Material for the task >>
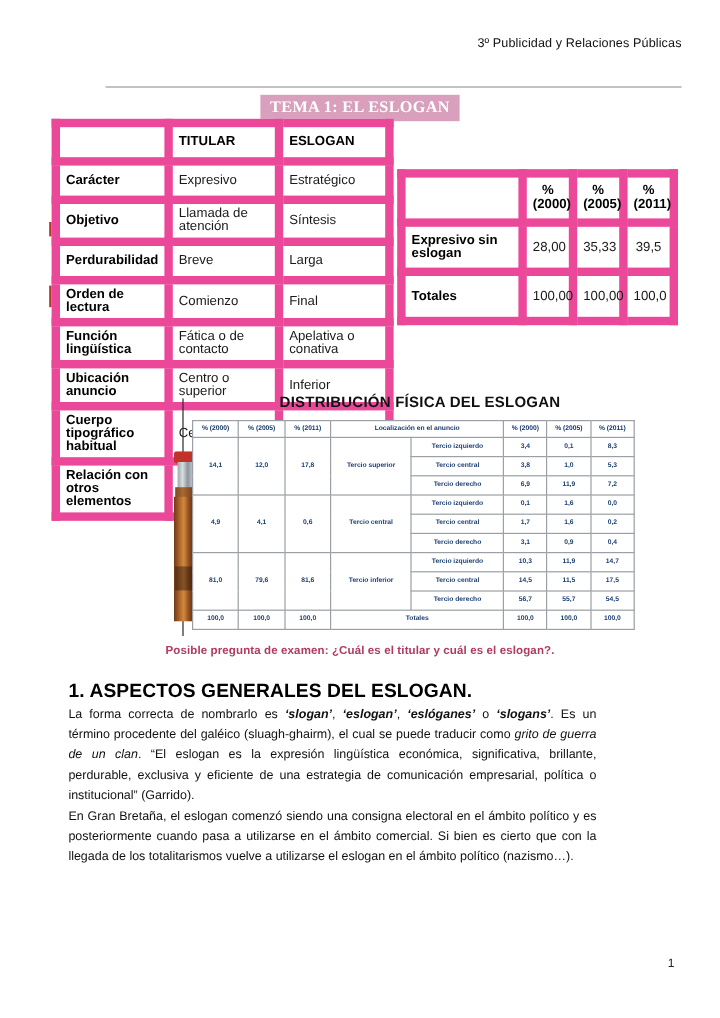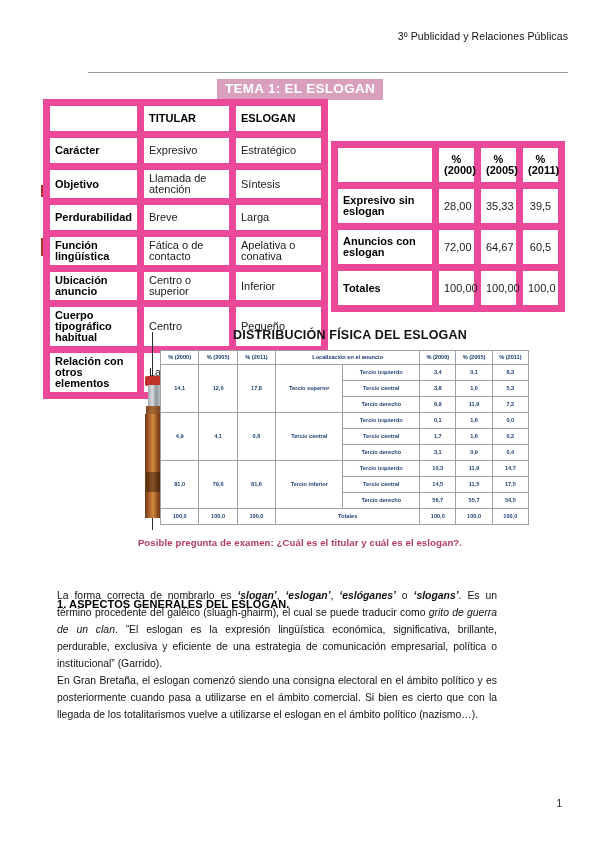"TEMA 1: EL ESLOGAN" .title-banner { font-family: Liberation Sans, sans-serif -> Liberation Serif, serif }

---

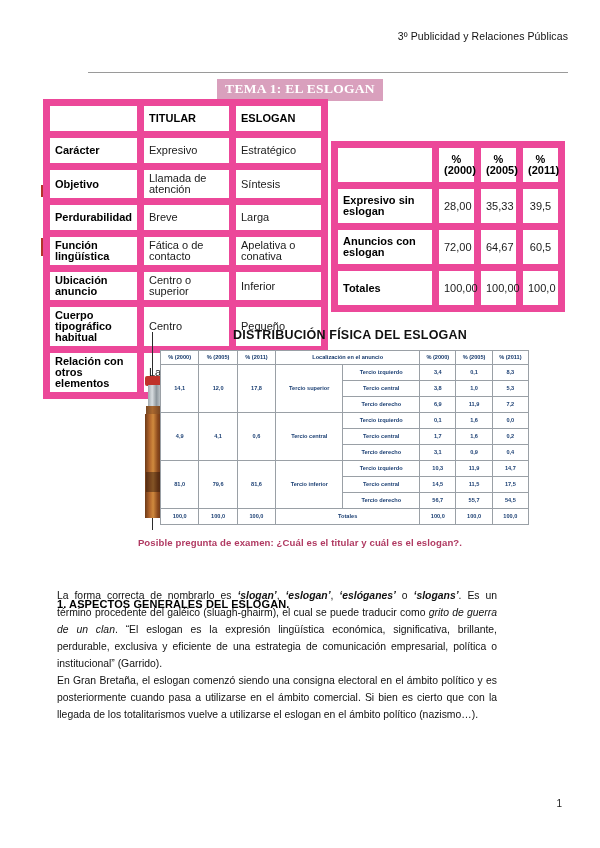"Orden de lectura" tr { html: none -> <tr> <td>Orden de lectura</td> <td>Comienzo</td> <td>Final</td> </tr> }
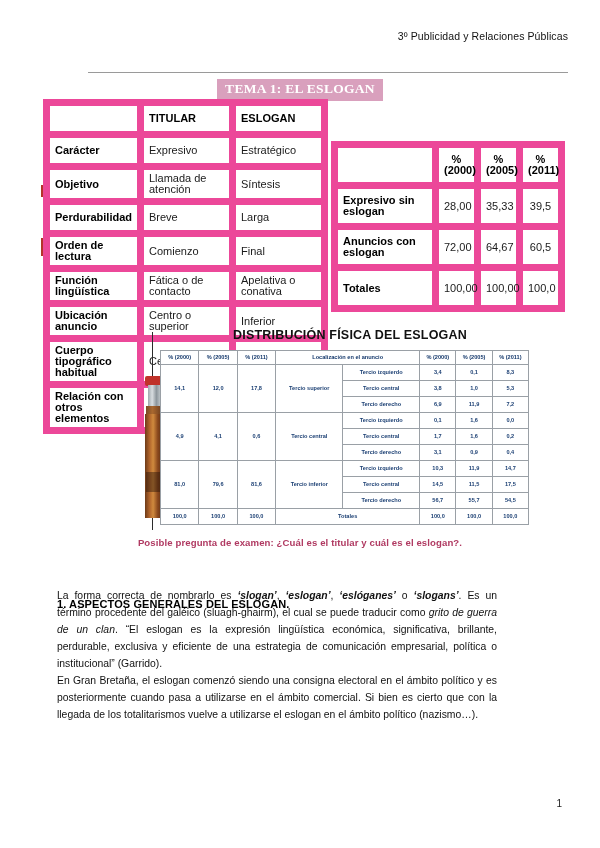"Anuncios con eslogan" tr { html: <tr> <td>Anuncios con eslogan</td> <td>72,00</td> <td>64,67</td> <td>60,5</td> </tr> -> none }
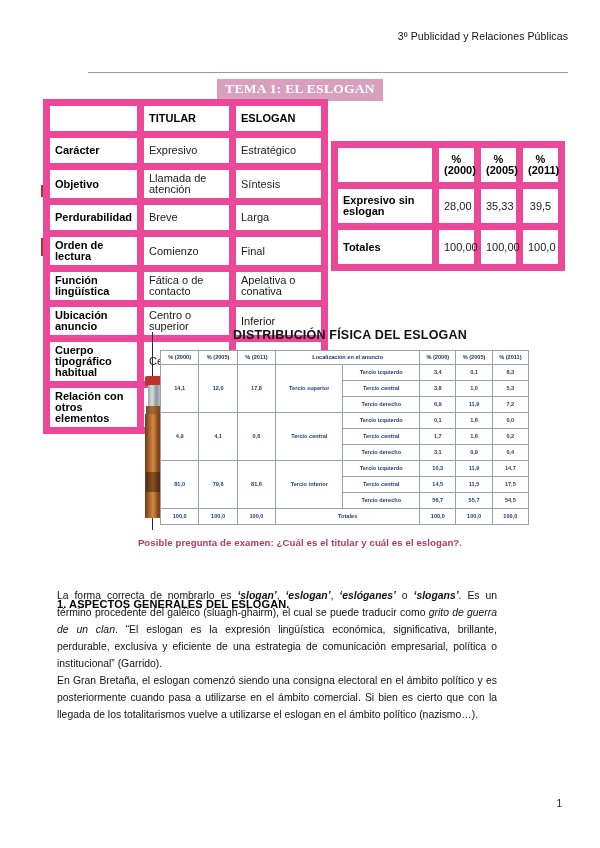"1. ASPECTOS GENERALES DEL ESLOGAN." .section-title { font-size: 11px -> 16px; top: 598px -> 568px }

...

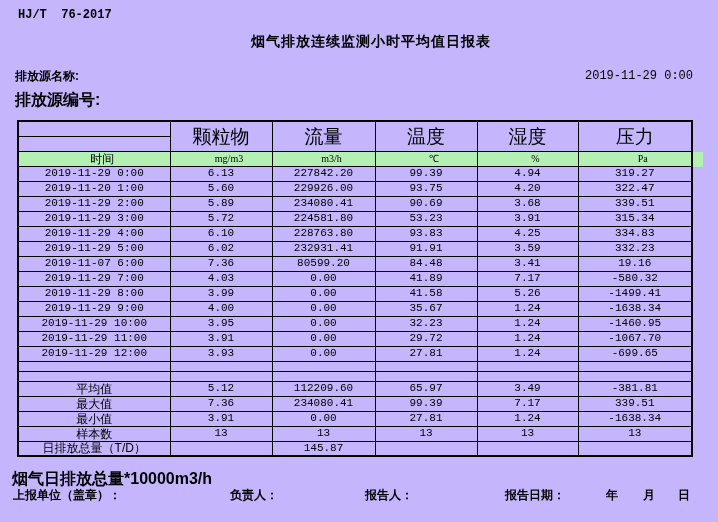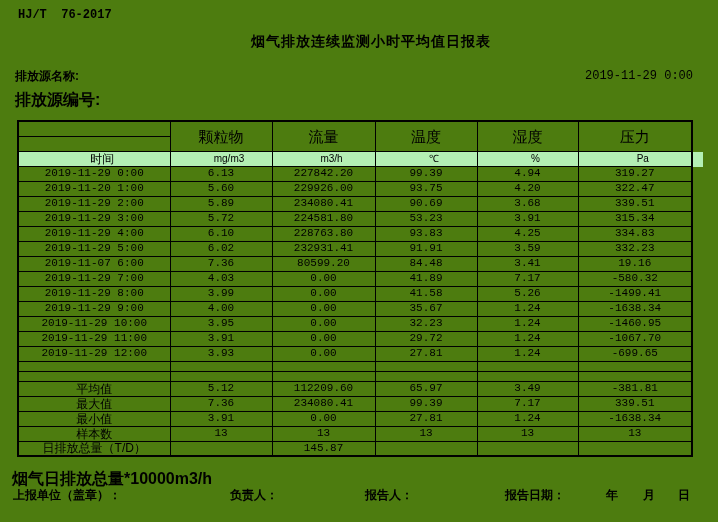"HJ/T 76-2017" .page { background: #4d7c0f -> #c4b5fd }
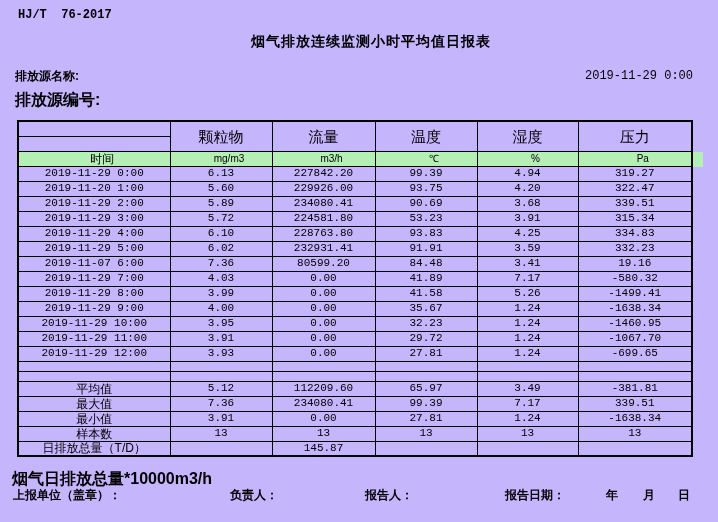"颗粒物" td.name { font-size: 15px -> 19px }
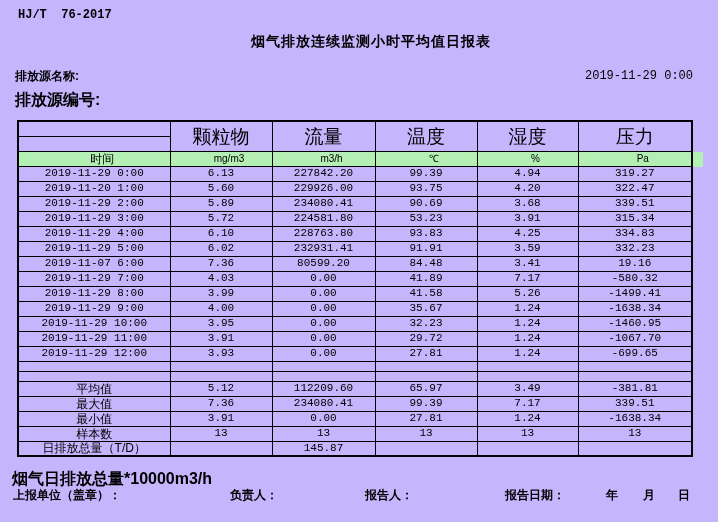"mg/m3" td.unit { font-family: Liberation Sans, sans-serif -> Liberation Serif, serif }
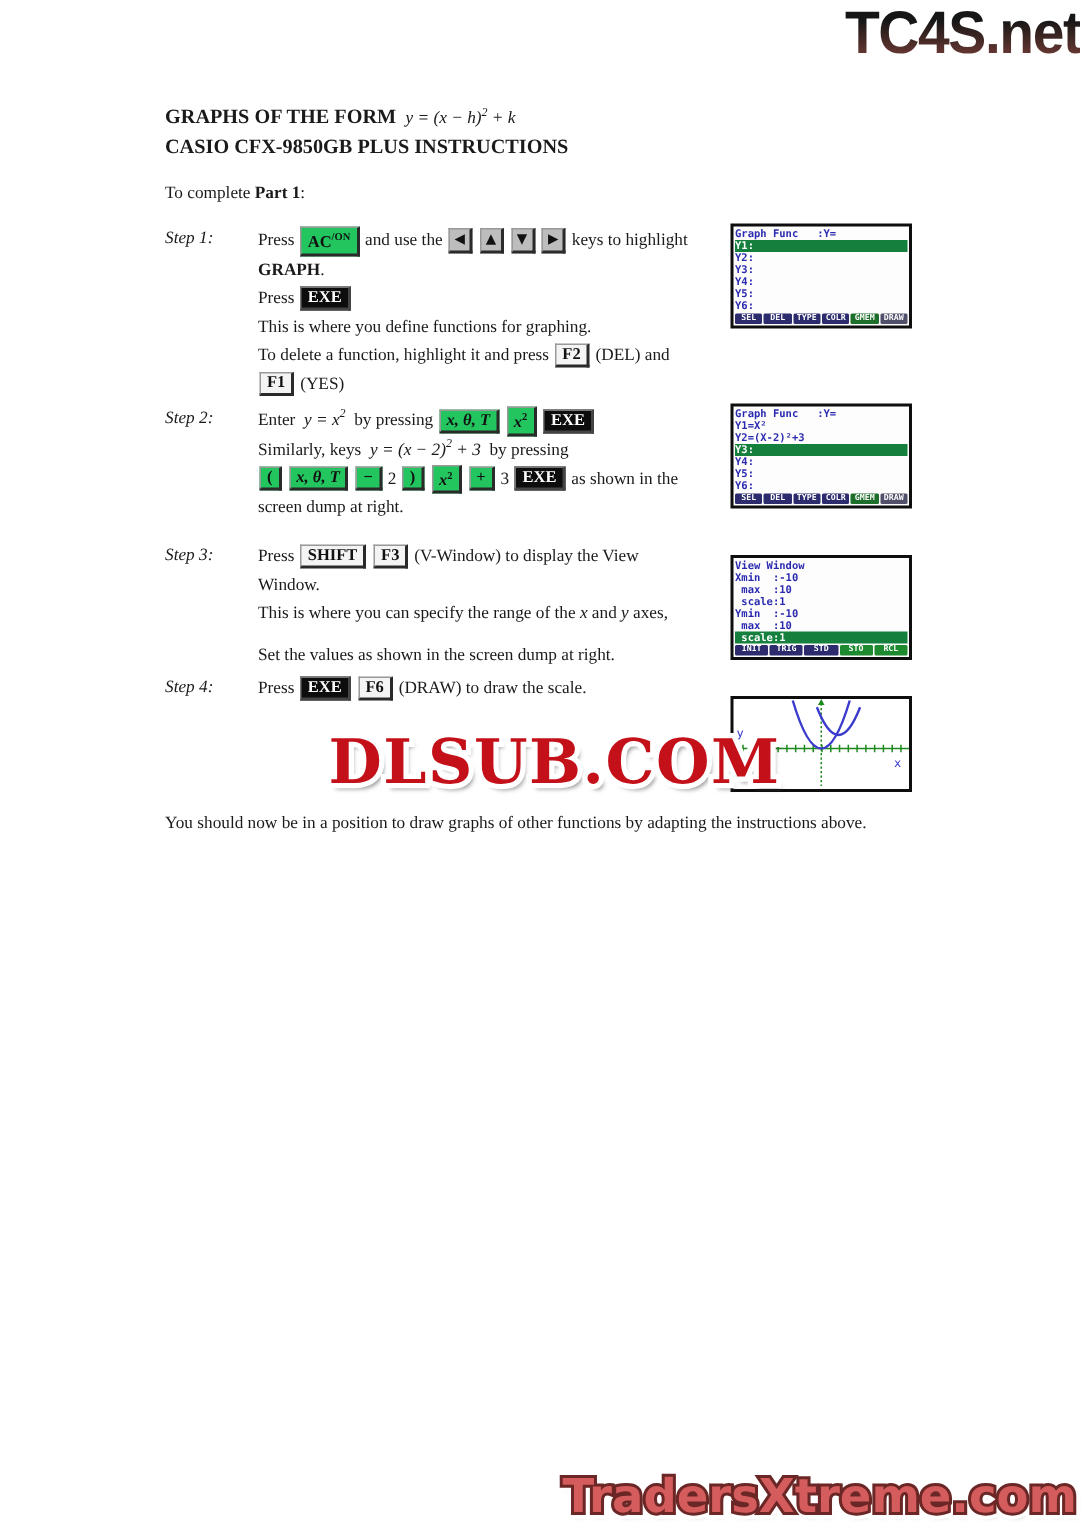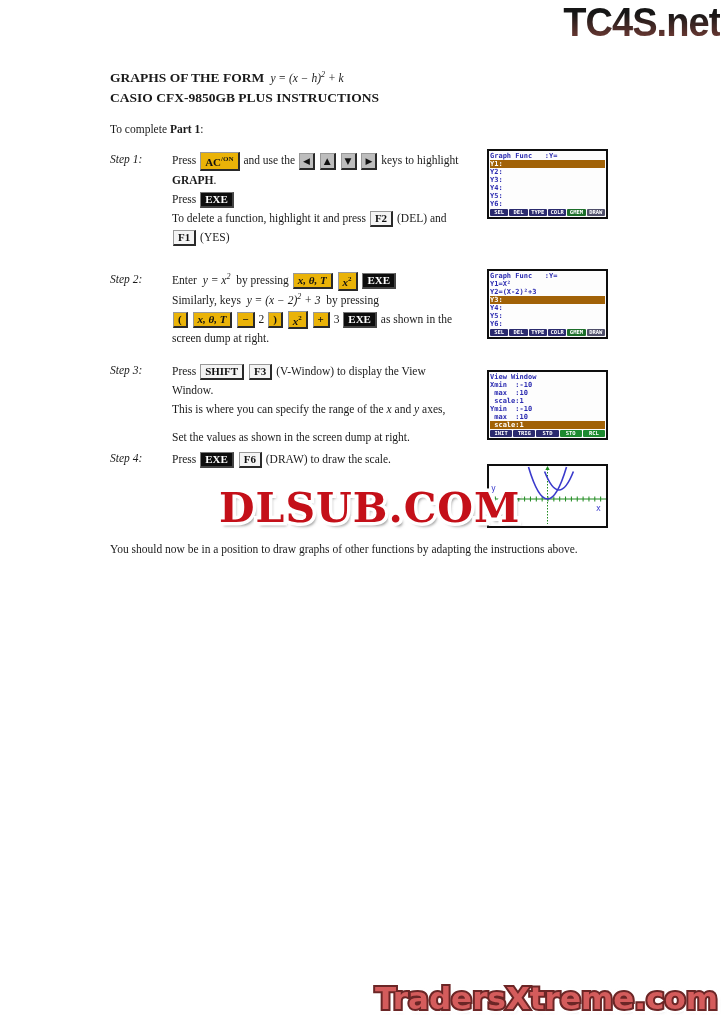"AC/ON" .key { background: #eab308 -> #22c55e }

Directions >>
Write out exactly the lines above between the one with "background: #4d7c0f ->" and the one with "background: #eab308 ->", inclusive, with pictures left out.

Solved problem >>
"HJ/T 76-2017" .page { background: #4d7c0f -> #c4b5fd }
"颗粒物" td.name { font-size: 15px -> 19px }
"mg/m3" td.unit { font-family: Liberation Sans, sans-serif -> Liberation Serif, serif }
"AC/ON" .key { background: #eab308 -> #22c55e }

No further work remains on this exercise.